I'd use 240x45 hyjoists, performance doesn't matter, no dynamic loads, 20mm ceiling deflection you don't notice, our old place had 60mm-80mm before we retrofitted hanging beams.  
hyjoists are light and cheap  
Sent from my iPhone using Tapatalk

----------


## Cuppa

Thanks phild01 & Pulse. I’ll check what the price differential between 240x42 lvl / 300x63 (& 45)  & 240x 45 hyjoist is. Pulse I’m thinking if the extra cost for 300 deep hyjoists isn’t too great it might be worth it just in case I want to store anything heavy up on the mezzanine floor in the future I’d be able to do so without concern.

----------


## Moondog55

Fair enough comments and as a confirmed TA of a similar age I agree with choosing the best value
The deflection may well cause cracking in the plaster if using the marginal size

----------


## phild01

SmartJoist 240x54 @600 7mm deflection dynamic response ratio 0.69 
Maybe go bigger for less floor bounce. 
What are you using for the beam?

----------


## METRIX

Also depends if anything else is being put on this beam, ie: Roof load ?, or you said it's inside the shed does this mean the roof is independent ? 
Also how are you dealing with the vapor barrier for the slab, or did your shed slab have one installed when it was poured ?

----------


## Cuppa

Beam is overkill as I got it (them) cheap. 2  360x45 LVL’s. which I intend nailing together. How I’ll get it up is yet to be worked out! 
Nope, no roof load, independent structure inside shed.
Slab had plastic laid underneath it. When choosing a company to get the shed from I was astonished to be asked if I wanted plastic laid underneath it by one of them. I wouldn’t have dreamt that anyone would lay a shed slab without it!   
Yes I know many of the ‘chairs’ are missing. The concrete trucks were driven onto the slab site (over the reo). The chairs were added progressively during the pour.

----------


## METRIX

As a shed is classified as a non habitable structure you would treat these as you would a driveway or carport, therefore vapor barrier is not necessary. 
I would always put a VB irrespective, you will lift the LVL easily, two people needed.

----------


## Moondog55

You can raise the beam the same way I did mine using the old Egyptian technique
Except rather than a block at each end I used my big load straps, I have enough of them to support and raise
It is a slow process tho, raise an end a bit with the big strap, support with the medium, unlatch big strap raise a bit more; go down the other end and repeat until at the right height and using the shed structure to hang it all off
Or you could use a few hundred milk crates lifting one end at a time

----------


## METRIX

All you need is two people (including you) lift one side into position, have one person stabilize the beam and ensure it does not slip off, the other person lifts the other end, that's it. 
It's only a 360x45 @ 3.9M weight is bugger all.

----------


## Moondog55

> All you need is two people (including you) lift one side into position, have one person stabilize the beam and ensure it does not slip off, the other person lifts the other end, that's it. 
> It's only a 360x45 @ 3.9M weight is bugger all.

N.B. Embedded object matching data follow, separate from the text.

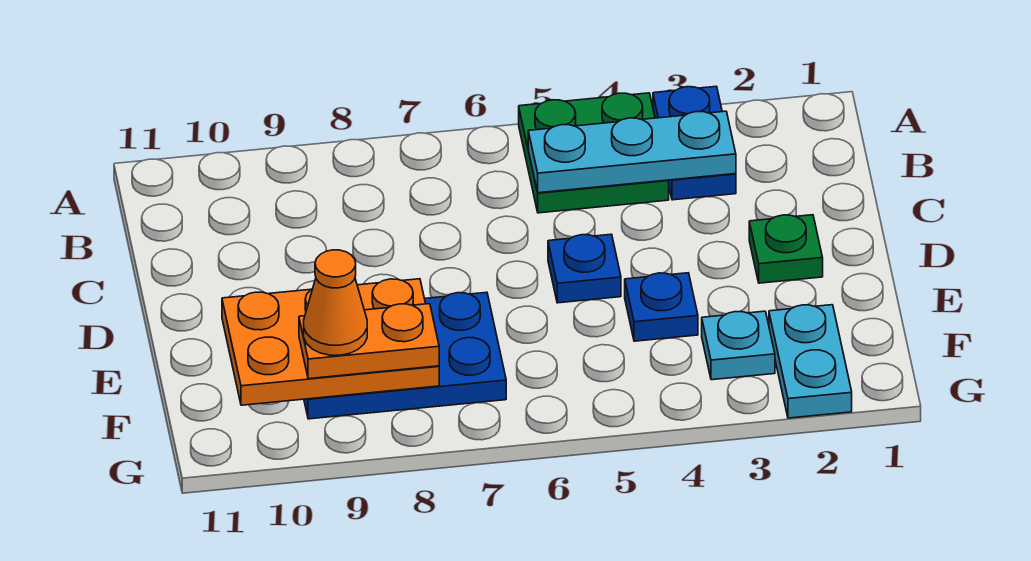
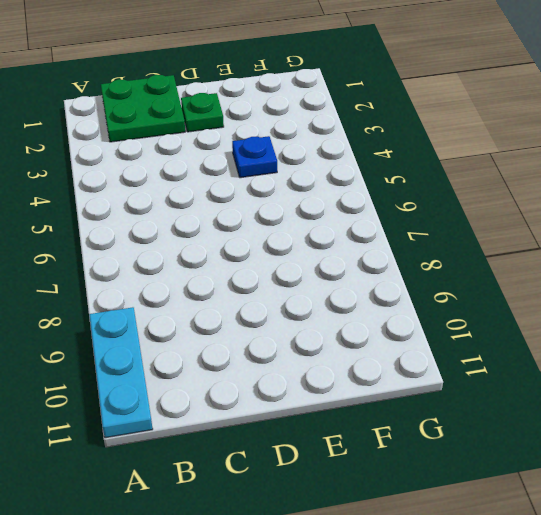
cyan 1x3 plate [89,307,153,438] -> cyan 1x3 plate moved to [528,111,736,193]
green 2x2 plate [101,75,185,142] -> green 2x2 plate moved to [519,93,669,213]
none -> blue 1x2 plate [653,86,736,200]
none -> blue 1x1 plate [548,234,621,303]
none -> blue 2x3 plate [304,292,506,419]

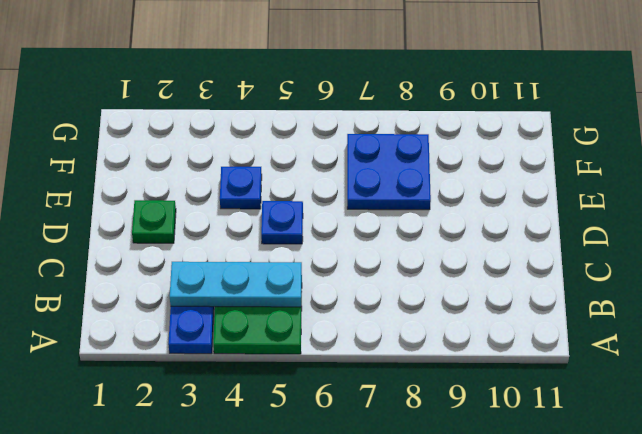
blue 2x2 plate [347,134,431,210] -> blue 2x3 plate [304,292,506,419]
none -> cyan 1x2 plate [769,305,852,418]
none -> cyan 1x1 plate [702,311,775,380]
none -> orange 2x3 plate [222,279,439,405]

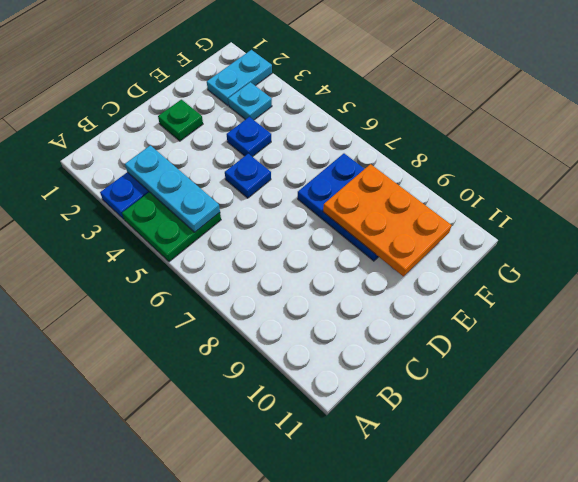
none -> orange 1x2 plate [299,304,439,379]
none -> orange 1x1 cone [304,250,367,355]

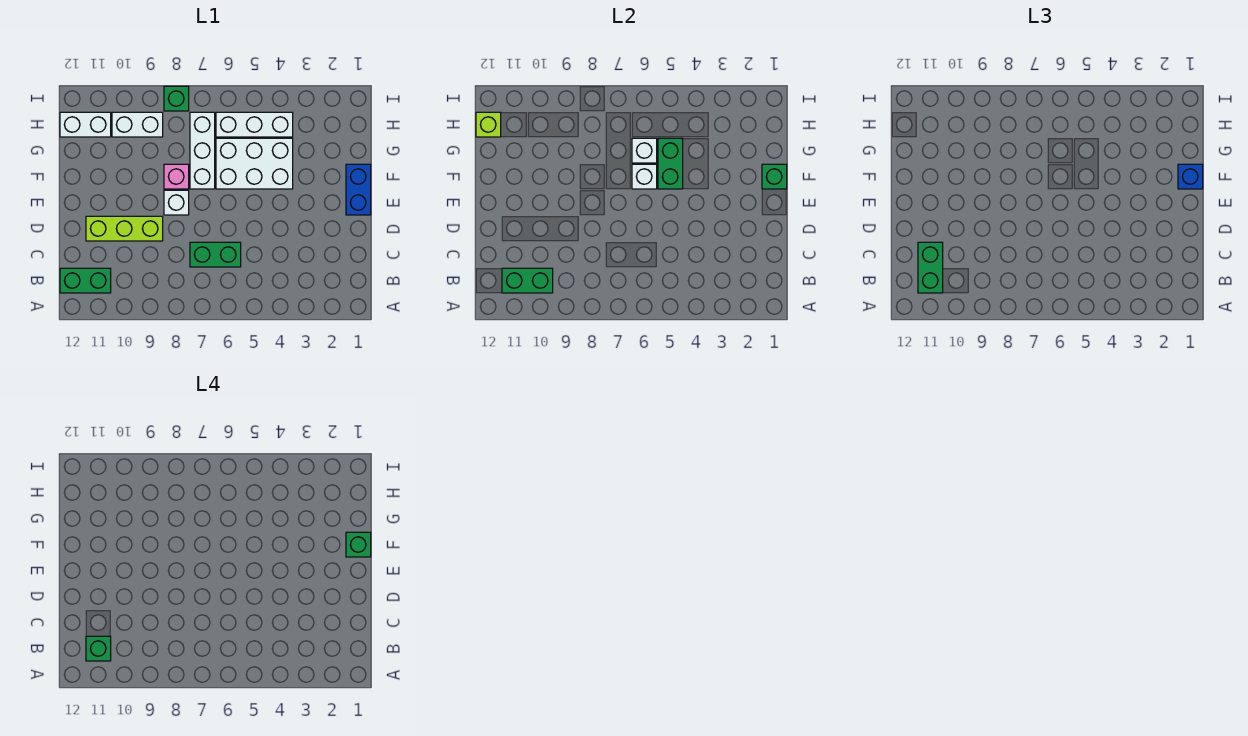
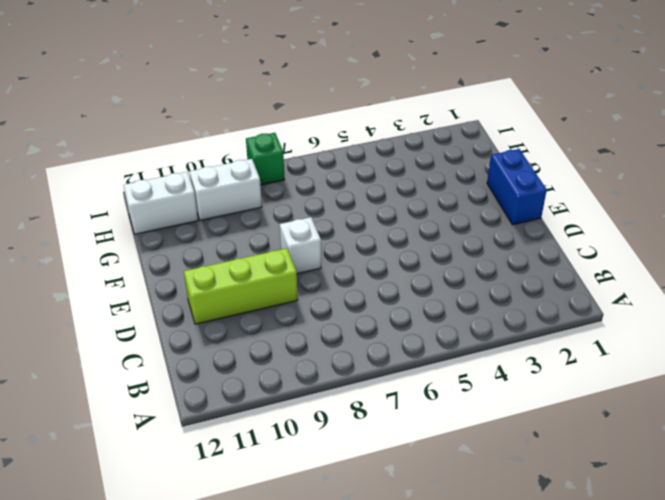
none -> green 1x2 brick [60,268,111,293]
none -> green 1x2 brick [190,242,241,267]
none -> white 2x3 brick [216,138,293,189]

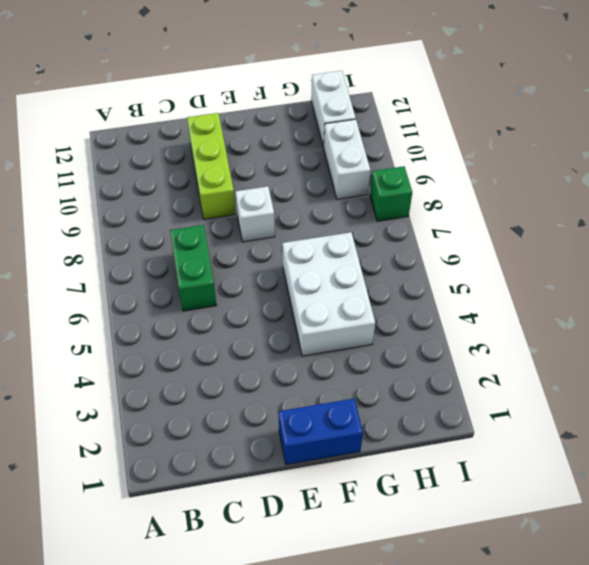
none -> green 1x2 brick [60,268,111,293]
none -> white 1x3 brick [190,112,215,189]
none -> pink 1x1 brick [164,164,189,189]

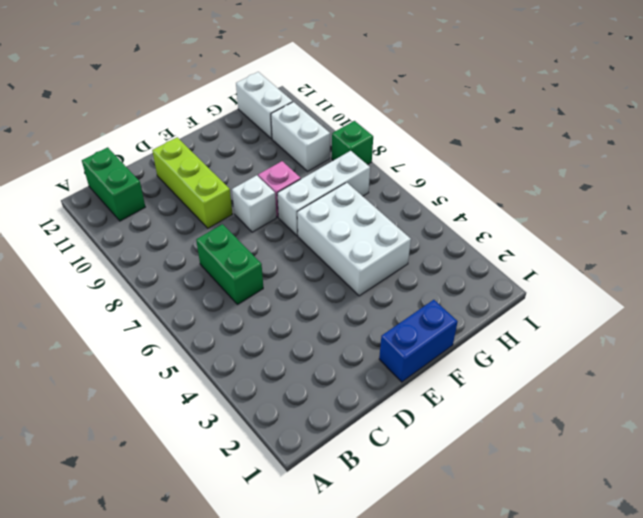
none -> white 1x3 brick [216,112,293,137]
none -> green 1x2 brick [502,268,553,293]
none -> green 1x1 brick [762,164,787,189]

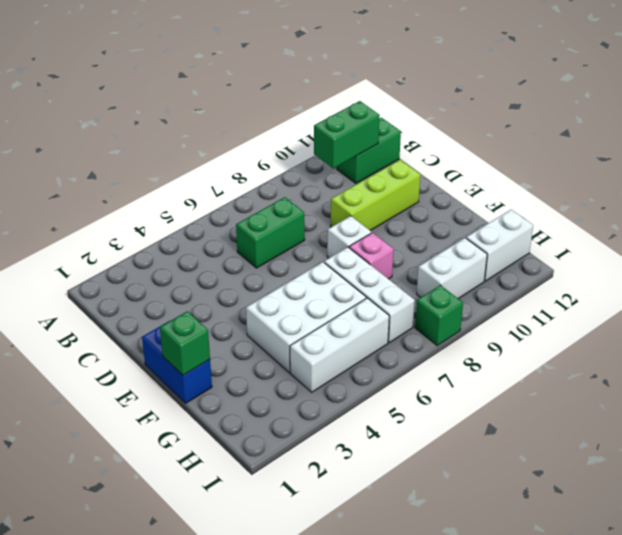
none -> green 1x2 brick [658,138,683,189]
none -> white 1x1 brick [632,164,657,189]
none -> white 1x1 brick [632,138,657,163]

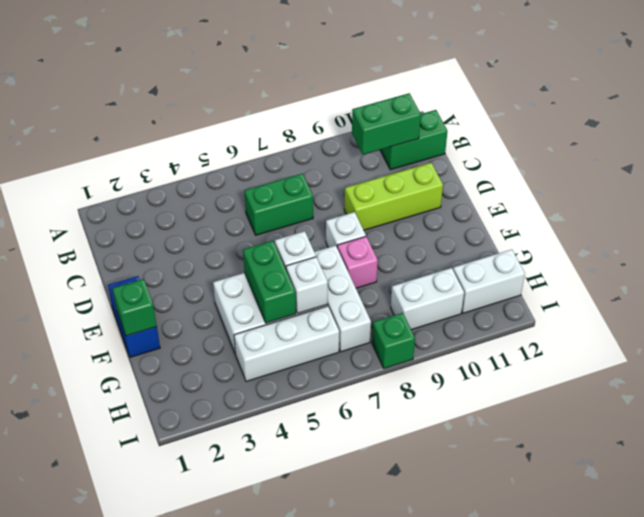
none -> lime 1x1 brick [476,112,501,137]
none -> green 1x2 brick [918,242,943,293]
none -> blue 1x1 brick [1178,164,1203,189]

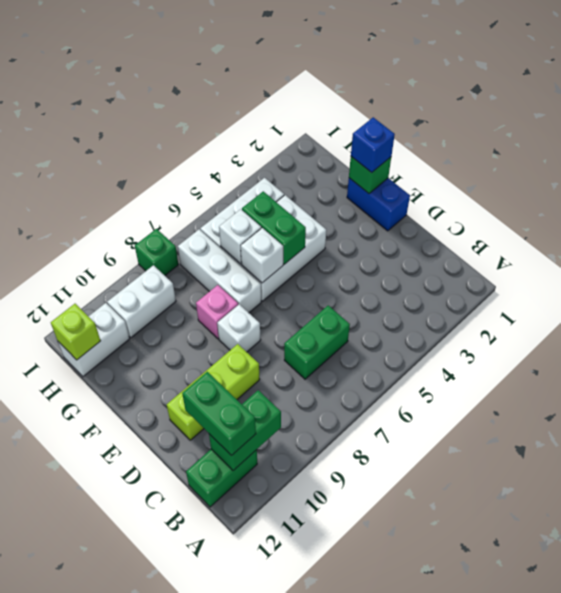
none -> green 1x1 brick [86,636,111,661]
none -> green 1x1 brick [346,532,371,557]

  I agree that if you have two people it's much easier but OP has just himself; as did I on that occasion; some things are not just twice as difficult on your own but much, much harder and I wouldn't call the mass of a 2 X 360*45 LVL negligible myself even if they are lifted separately and nail laminated  after placing

----------


## Cuppa

Yes, if only one 360x45 I know my wife & I could manage without too much drama.  
My preference is to nail them both together on the ground. It _might_ be possible to get some help with lifting when the time comes, but being fairly new to the area doesn’t help in that respect. If not something along the lines of Moondog’s strap suggestion with my wife & I together should work.

----------